Cet intrigant aménagement est né avec la ville
minière, installée à plus de 400 kilomètres «en haut» de Port-Cartier, sur la
Côte-Nord. Il est unique en Amérique du Nord. Il n'y en a semblables qu'en
Suède, peut-être en Russie.
Assez ingénieux, merci!

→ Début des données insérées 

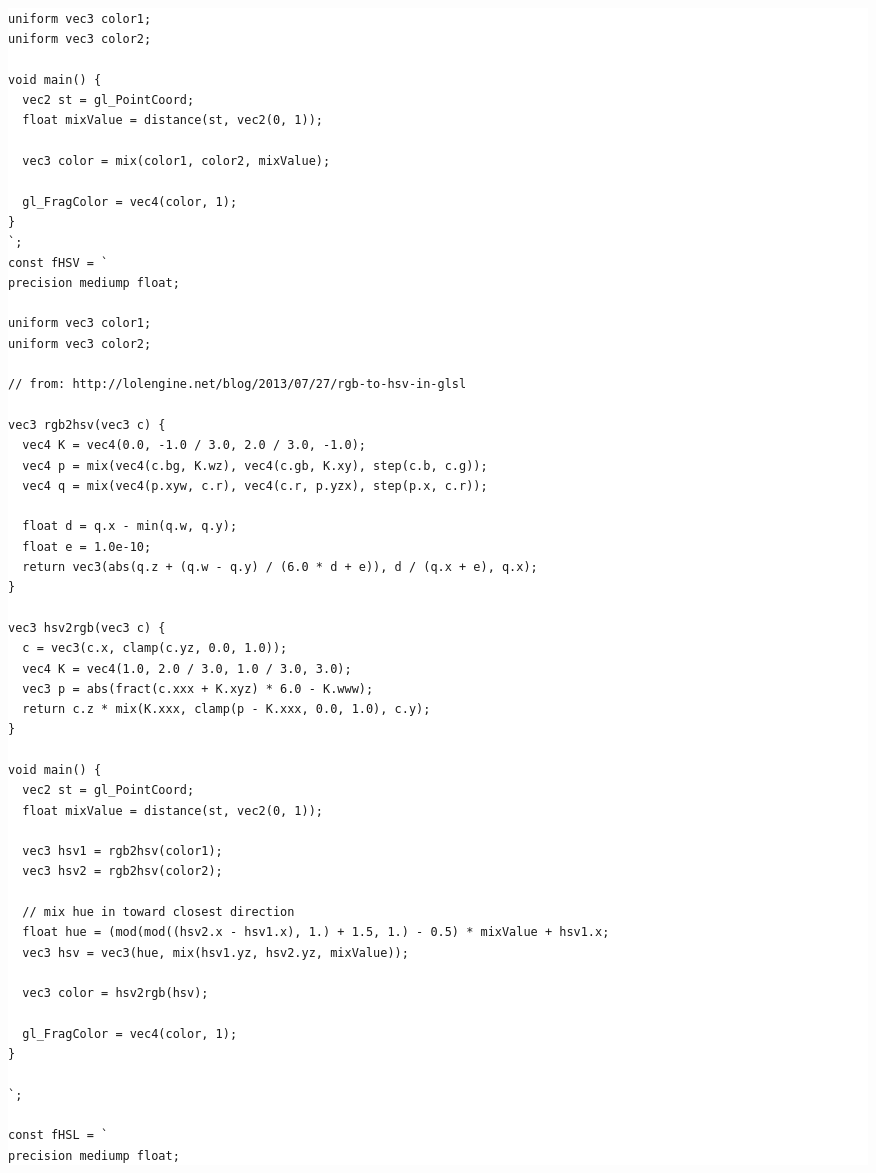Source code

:     uniform vec3 color1;
    uniform vec3 color2;

    void main() {
      vec2 st = gl_PointCoord;
      float mixValue = distance(st, vec2(0, 1));

      vec3 color = mix(color1, color2, mixValue);
        
      gl_FragColor = vec4(color, 1);
    }
    `;
    const fHSV = `
    precision mediump float;

    uniform vec3 color1;
    uniform vec3 color2;

    // from: http://lolengine.net/blog/2013/07/27/rgb-to-hsv-in-glsl

    vec3 rgb2hsv(vec3 c) {
      vec4 K = vec4(0.0, -1.0 / 3.0, 2.0 / 3.0, -1.0);
      vec4 p = mix(vec4(c.bg, K.wz), vec4(c.gb, K.xy), step(c.b, c.g));
      vec4 q = mix(vec4(p.xyw, c.r), vec4(c.r, p.yzx), step(p.x, c.r));

      float d = q.x - min(q.w, q.y);
      float e = 1.0e-10;
      return vec3(abs(q.z + (q.w - q.y) / (6.0 * d + e)), d / (q.x + e), q.x);
    }

    vec3 hsv2rgb(vec3 c) {
      c = vec3(c.x, clamp(c.yz, 0.0, 1.0));
      vec4 K = vec4(1.0, 2.0 / 3.0, 1.0 / 3.0, 3.0);
      vec3 p = abs(fract(c.xxx + K.xyz) * 6.0 - K.www);
      return c.z * mix(K.xxx, clamp(p - K.xxx, 0.0, 1.0), c.y);
    }

    void main() {
      vec2 st = gl_PointCoord;
      float mixValue = distance(st, vec2(0, 1));

      vec3 hsv1 = rgb2hsv(color1);
      vec3 hsv2 = rgb2hsv(color2);
      
      // mix hue in toward closest direction
      float hue = (mod(mod((hsv2.x - hsv1.x), 1.) + 1.5, 1.) - 0.5) * mixValue + hsv1.x;
      vec3 hsv = vec3(hue, mix(hsv1.yz, hsv2.yz, mixValue));
      
      vec3 color = hsv2rgb(hsv);
        
      gl_FragColor = vec4(color, 1);
    }

    `;

    const fHSL = `
    precision mediump float;
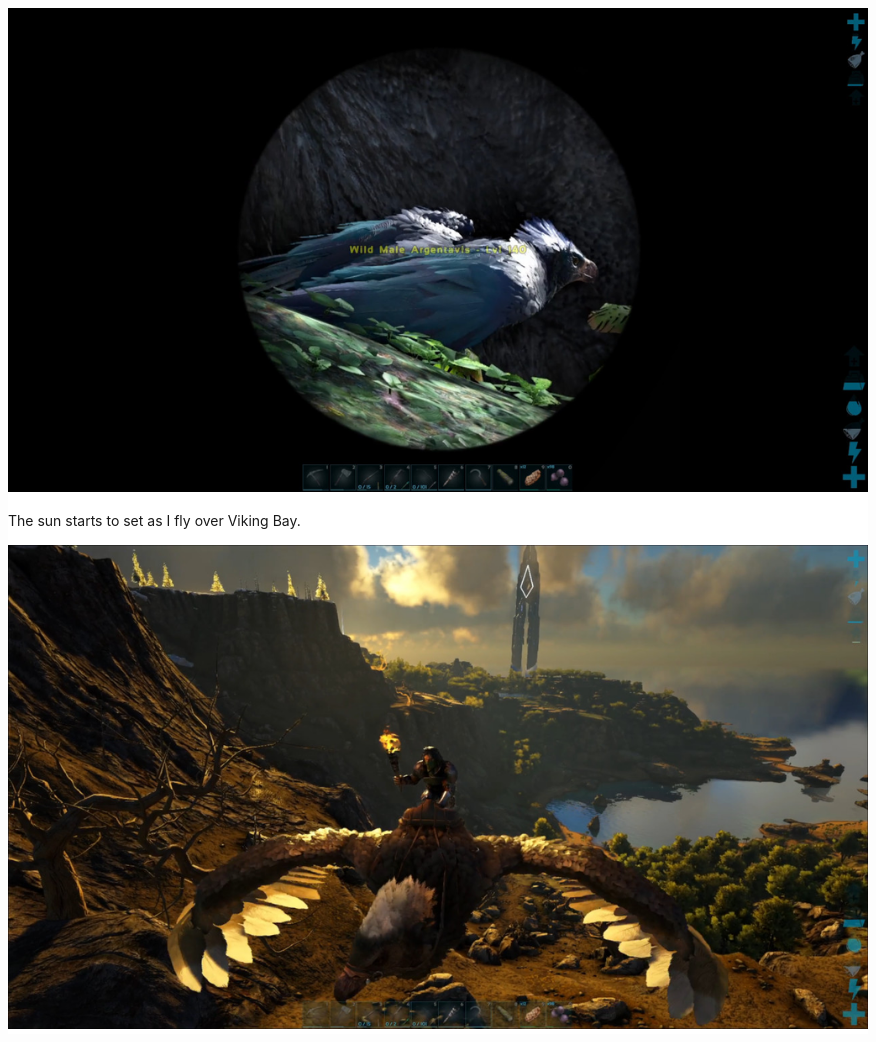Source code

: ![Ark Ragnarok - SurvivorDK Day 25 - Maverick the Argy!](/assets/img/first-25-days/Day-25-Maverick.jpg)

The sun starts to set as I fly over Viking Bay.

![Ark Ragnarok - SurvivorDK Day 25 - Sunset over Viking Bay!](/assets/img/first-25-days/survivordk-day-25-sunset.jpg)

Il s'agit d'un bâtiment de
plus d'un kilomètre, en forme de V dont la pointe est dirigée face aux vents
dominants (nord, nord-est) très froids, en hiver.
Derrière ses trois, quatre étages, la minière
Québec Cartier, par qui la municipalité a été fondée, en 1974, a bâti les
maisons qui continuent d'accueillir les familles des travailleurs. Comme tout
partait de zéro, les rues du quartier résidentiel ont aussi été pensées en
fonction de la température nordique et des tempêtes de neige.
Le mur, lui, abrite des logements, dont les
fenêtres les plus petites s'ouvrent vers le nord. À l'arrière, c'est un peu
balconville. Mais c'est surtout la vie commerciale et communautaire qui s'y est
réfugiée.
Centre de santé, polyvalente, police, garderie,
mairie, aréna, piscine, boutiques, restaurants, coopérative alimentaire, hôtel,
restaurants, brasserie et même - nous nous excusons auprès des Fermontois de
l'écrire - un bar de danseuses animent le mur. La liste n'est pas exhaustive.
C'est à la fois un sujet qui rend mal à l'aise tout
en étant source de fierté. Malaise par crainte de susciter la moquerie.
«Surtout parlez-moi pas [comme l'a fait un animateur de Radio-Canada,
semble-t-il] qu'on fait nos emplettes en pantoufles!» s'emporte Réjeanne Le
Bloch, coordonnatrice à l'accueil chez ArcelorMittal.
Le mur est un «concept unique, mal connu et,
pardonnez-moi, mal perçu», tient-elle à préciser. Un concept qui fait que tout
est parfaitement à l'abri des caprices de la météo, à cinq minutes des usagers,
quel que soit l'usager, quel que soit le service public.